We met with Kate Cotruvo, from California, USA, who has studied Arabic at the University of East Anglia as part of her undergraduate studies (BA Film from San Francisco State University). She is currently taking an MFA in Creative Producing at the Royal Central School of Speech and Drama. In an interview with Kate , we asked the following questions:
Tell us about yourself (name, origins, current degree/studies, academic background, university & graduation year, professions, etc.)
My name is Kate Cotruvo. I was born and raised in California and now live in London where I am in the second year of my MFA in Creative Producing at the Royal Central School of Speech and Drama. I have a BA in Film from San Francisco State University, with one year of that degree spent at the University of East Anglia in Norwich. I had a long break in between my undergraduate and postgraduate degrees where I became very involved in directing and producing independent film and theatre in San Francisco.
How long have you been studying Arabic? What is your current level?
It’s been 10 years since I completed my year of Arabic study at UEA. I can still read and write Modern Standard Arabic, but my conversation today is essentially limited to asking how you are and telling you I like movies.
What made you decide to study the Arabic language and culture? What & who inspired you? What were your motivations?
In the early 2000’s in America, I noticed a harsh shift in attitudes towards Arabic language and culture from the media and from people around me. When I had the opportunity at UEA to join the Arabic course, I knew I had to take it.
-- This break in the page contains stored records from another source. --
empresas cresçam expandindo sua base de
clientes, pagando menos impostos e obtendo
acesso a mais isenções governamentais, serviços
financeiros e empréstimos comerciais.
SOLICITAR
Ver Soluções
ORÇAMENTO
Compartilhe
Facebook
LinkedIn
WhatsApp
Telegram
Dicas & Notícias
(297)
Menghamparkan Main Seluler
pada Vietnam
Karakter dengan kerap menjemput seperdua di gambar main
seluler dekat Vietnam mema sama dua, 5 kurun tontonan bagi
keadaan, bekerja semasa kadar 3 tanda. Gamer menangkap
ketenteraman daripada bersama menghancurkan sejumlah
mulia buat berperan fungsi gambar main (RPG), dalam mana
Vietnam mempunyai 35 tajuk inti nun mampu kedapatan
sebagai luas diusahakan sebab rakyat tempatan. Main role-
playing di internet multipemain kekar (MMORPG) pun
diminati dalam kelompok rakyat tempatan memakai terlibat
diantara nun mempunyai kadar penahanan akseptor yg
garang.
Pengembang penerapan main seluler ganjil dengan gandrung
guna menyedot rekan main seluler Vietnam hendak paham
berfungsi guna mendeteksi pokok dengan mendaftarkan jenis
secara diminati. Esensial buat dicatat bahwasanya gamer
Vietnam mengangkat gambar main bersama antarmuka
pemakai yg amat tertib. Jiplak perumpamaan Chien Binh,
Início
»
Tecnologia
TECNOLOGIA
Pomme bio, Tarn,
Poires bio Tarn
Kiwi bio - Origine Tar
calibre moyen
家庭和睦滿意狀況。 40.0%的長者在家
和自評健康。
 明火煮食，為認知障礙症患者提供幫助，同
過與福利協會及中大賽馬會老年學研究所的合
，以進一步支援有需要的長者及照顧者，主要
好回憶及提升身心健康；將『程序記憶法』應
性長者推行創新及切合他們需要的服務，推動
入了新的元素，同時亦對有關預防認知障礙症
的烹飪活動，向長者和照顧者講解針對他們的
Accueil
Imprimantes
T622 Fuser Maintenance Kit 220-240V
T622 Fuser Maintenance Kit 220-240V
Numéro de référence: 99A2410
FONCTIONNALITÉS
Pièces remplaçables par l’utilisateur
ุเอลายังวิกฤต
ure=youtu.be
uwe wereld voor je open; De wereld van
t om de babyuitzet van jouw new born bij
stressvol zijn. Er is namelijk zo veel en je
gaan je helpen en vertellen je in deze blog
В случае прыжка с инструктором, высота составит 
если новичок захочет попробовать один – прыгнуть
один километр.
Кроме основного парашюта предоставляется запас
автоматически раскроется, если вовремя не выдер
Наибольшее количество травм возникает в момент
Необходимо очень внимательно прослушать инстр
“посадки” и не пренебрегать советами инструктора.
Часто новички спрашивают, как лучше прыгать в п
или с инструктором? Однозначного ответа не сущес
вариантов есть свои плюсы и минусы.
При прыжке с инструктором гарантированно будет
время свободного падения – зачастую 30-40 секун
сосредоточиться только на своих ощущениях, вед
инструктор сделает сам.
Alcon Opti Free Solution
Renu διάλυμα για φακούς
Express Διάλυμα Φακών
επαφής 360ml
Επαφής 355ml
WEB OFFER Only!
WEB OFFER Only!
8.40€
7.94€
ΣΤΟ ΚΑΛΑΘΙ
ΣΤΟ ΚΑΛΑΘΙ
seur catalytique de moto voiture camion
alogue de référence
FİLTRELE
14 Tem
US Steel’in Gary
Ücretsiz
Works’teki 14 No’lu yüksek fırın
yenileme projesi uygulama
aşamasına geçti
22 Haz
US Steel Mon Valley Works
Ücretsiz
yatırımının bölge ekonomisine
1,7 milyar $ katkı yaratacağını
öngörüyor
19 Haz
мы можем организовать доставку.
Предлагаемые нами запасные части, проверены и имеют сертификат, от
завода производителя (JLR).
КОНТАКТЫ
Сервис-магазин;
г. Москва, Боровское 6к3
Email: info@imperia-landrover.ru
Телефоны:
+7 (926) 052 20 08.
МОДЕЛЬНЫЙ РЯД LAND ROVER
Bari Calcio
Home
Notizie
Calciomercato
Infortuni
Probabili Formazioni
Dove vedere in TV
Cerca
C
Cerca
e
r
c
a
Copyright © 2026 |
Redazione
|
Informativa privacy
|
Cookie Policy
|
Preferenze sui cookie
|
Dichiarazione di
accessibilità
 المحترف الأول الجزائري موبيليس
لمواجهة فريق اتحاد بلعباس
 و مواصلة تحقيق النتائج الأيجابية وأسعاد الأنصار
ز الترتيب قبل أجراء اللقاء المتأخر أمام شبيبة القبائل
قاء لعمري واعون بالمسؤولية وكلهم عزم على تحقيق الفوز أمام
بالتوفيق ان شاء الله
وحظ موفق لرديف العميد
I thought if someone like me could learn a language that people wouldn’t generally expect me to learn, then I could assist in dispelling a lot of the ignorance back in my own community. (It was also extremely fun to visit Morocco and order my dinner in Arabic instead of English or French.)
Have you had any ups and downs while learning Arabic?
Learning Arabic was an incredible experience. All the challenges were so exciting, from learning to read from right to left, to sounding very silly trying to make brand new sounds with my voice. It was difficult, but it was always joyful.
What careers are you planning to pursue (or have embarked on) using your Arabic language skills?
My current career goals stay mainly within the Arts, but it doesn’t mean that I won’t be able to use my Arabic skills in the future. Today it is more important than ever to be multilingual in all industries. It is my intention in my career to simply be an advocate in the Arts for ensuring inclusivity of all cultures.
What does it take to become an excellent student of Arabic? What recommendations would you give to anyone interested in learning Arabic?
You don’t have to be an academic to join an Arabic course – you can simply just be a person like me who wants to make a connection with even more people on this planet. To be an excellent student of the language, you just need commitment and a bit of bravery. It’s easy to deem the language too difficult to learn and it’s very easy to be embarrassed when you are practising the brand new sounds – so just stay committed to the journey of learning and have the courage to make mistakes.